Items from a dataset:
▼

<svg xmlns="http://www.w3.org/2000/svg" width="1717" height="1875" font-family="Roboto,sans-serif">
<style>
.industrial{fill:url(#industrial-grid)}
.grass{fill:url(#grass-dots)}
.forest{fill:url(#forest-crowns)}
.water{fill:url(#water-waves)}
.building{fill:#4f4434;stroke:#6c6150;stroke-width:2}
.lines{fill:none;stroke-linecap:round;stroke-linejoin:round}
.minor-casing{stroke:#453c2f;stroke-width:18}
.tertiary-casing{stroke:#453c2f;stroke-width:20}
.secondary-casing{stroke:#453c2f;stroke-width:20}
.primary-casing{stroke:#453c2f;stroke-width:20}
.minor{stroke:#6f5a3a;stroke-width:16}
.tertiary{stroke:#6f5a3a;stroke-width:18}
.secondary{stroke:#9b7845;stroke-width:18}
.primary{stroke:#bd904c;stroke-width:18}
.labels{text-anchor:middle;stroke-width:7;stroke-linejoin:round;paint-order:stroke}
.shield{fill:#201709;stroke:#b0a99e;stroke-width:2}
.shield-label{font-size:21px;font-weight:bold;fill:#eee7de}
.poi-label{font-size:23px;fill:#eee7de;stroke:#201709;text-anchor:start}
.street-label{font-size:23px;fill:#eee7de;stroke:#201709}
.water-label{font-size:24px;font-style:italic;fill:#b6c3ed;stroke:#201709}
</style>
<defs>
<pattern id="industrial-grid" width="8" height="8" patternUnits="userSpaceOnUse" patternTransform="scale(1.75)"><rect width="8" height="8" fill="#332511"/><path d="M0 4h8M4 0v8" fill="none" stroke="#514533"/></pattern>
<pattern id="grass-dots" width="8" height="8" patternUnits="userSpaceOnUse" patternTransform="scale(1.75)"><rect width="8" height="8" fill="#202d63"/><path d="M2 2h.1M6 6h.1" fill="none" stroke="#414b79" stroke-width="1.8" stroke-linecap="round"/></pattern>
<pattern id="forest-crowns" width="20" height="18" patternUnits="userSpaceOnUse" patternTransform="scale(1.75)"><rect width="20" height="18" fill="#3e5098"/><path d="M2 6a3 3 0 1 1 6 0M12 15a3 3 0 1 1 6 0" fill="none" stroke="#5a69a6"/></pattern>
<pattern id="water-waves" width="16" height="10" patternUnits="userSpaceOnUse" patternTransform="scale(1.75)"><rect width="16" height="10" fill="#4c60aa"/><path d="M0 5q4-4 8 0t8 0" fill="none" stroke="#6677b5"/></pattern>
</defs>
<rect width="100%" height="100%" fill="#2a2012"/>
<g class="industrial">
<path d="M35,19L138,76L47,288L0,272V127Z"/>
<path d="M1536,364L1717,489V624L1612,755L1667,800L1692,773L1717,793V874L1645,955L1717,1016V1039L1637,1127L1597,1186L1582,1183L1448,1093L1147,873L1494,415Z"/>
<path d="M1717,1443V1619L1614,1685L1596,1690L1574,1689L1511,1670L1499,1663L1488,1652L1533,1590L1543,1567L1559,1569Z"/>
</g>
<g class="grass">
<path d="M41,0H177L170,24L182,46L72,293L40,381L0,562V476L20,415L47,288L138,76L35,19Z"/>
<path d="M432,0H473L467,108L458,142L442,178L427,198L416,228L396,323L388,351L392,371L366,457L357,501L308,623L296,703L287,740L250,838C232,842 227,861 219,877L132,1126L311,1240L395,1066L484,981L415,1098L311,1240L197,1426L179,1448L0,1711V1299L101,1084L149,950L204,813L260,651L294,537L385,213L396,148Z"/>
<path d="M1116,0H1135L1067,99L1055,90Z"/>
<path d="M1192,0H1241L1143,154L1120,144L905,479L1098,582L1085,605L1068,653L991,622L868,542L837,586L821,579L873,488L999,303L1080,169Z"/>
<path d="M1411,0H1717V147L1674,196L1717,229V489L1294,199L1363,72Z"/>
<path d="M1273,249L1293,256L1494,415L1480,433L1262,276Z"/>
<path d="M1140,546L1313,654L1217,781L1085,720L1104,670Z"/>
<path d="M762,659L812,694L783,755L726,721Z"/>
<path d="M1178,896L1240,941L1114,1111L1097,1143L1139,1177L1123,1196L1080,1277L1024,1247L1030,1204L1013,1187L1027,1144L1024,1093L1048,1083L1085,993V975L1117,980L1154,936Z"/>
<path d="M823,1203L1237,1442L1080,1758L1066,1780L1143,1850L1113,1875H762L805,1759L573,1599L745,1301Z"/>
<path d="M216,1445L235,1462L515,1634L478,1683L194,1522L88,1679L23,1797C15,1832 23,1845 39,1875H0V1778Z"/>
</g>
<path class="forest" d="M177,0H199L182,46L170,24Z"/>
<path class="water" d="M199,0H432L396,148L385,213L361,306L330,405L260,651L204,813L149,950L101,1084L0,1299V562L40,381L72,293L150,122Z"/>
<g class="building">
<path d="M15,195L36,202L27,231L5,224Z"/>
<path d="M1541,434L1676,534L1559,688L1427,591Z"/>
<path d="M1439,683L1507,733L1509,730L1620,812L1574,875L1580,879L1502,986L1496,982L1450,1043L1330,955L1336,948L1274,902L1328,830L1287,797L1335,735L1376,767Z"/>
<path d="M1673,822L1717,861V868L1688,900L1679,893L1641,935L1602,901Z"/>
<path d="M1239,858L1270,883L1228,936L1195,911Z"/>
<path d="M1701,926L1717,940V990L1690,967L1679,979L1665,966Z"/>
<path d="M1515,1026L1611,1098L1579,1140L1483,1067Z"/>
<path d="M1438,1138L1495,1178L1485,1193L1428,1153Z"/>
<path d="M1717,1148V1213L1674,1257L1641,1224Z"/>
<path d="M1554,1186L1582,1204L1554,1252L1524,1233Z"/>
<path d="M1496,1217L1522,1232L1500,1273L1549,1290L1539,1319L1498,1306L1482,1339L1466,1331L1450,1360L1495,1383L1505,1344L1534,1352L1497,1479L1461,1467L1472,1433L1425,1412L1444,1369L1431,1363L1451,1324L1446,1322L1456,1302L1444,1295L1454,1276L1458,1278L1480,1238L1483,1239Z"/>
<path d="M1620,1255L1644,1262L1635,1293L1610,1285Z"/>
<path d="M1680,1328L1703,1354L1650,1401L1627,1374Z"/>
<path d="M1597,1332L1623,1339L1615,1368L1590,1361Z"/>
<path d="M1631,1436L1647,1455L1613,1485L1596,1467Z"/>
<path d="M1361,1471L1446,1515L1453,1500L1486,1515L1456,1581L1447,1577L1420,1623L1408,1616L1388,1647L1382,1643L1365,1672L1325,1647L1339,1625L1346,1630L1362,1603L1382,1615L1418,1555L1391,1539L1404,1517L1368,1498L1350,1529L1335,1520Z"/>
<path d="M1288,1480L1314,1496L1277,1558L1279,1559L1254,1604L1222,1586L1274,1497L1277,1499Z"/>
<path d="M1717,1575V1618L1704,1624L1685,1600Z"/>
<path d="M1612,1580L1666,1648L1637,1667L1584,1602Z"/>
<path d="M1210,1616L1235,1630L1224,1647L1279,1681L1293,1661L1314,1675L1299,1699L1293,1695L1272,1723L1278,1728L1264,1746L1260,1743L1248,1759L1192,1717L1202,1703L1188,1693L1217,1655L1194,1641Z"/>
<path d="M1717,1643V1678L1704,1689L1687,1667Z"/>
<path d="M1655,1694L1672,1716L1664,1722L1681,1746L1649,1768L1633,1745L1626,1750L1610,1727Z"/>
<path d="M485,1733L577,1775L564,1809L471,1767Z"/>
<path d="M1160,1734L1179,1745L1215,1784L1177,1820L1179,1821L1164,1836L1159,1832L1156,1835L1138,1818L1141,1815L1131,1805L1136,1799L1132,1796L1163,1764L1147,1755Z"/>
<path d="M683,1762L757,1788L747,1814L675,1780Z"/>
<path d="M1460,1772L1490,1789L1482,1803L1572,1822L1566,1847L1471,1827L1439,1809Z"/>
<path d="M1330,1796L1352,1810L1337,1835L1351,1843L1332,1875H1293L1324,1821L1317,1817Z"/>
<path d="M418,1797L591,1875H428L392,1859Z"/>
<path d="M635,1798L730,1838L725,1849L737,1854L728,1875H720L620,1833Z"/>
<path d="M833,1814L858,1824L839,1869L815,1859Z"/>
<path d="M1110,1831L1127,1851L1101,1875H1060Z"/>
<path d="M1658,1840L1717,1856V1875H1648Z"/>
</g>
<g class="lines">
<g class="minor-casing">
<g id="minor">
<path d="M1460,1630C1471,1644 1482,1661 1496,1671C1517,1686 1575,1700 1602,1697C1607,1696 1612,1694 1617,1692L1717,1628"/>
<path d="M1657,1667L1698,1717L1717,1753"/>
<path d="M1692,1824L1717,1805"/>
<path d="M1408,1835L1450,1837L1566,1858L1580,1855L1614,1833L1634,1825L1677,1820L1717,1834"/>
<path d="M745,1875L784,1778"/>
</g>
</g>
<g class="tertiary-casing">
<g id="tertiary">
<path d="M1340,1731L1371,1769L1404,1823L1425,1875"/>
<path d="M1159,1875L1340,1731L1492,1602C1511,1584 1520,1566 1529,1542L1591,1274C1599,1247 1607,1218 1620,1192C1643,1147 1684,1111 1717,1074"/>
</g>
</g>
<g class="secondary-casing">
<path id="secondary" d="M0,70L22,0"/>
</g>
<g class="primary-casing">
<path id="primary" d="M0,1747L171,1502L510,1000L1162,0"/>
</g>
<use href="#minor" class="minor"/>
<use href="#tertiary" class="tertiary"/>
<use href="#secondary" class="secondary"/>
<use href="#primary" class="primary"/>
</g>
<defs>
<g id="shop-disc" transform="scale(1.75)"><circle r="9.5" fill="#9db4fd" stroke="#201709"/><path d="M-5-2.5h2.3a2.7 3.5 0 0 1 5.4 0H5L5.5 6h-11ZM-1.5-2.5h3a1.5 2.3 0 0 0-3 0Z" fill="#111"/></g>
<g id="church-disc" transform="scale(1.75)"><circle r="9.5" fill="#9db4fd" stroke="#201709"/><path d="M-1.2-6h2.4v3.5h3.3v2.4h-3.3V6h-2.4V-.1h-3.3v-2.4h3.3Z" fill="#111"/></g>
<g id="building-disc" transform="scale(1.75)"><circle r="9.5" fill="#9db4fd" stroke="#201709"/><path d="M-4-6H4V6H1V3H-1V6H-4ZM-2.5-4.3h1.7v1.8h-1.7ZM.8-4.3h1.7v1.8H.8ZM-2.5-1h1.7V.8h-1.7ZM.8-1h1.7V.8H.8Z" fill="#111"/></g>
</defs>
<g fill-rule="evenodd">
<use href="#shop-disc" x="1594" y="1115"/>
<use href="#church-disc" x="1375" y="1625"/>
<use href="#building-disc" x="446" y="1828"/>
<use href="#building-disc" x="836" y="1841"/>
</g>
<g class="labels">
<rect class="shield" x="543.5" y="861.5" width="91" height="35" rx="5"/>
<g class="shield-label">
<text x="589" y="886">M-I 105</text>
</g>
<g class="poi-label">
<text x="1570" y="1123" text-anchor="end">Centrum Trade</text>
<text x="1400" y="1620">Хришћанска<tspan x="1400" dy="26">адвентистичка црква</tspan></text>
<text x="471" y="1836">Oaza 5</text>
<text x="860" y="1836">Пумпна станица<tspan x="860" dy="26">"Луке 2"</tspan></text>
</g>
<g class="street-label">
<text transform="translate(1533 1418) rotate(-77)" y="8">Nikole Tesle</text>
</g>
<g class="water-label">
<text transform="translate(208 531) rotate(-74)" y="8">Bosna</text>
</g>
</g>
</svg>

▲

_PROBLEM STATEMENT:_
Each line above that has the word "lines" should be copied.

_WRITTEN REPLY:_
.lines{fill:none;stroke-linecap:round;stroke-linejoin:round}
<g class="lines">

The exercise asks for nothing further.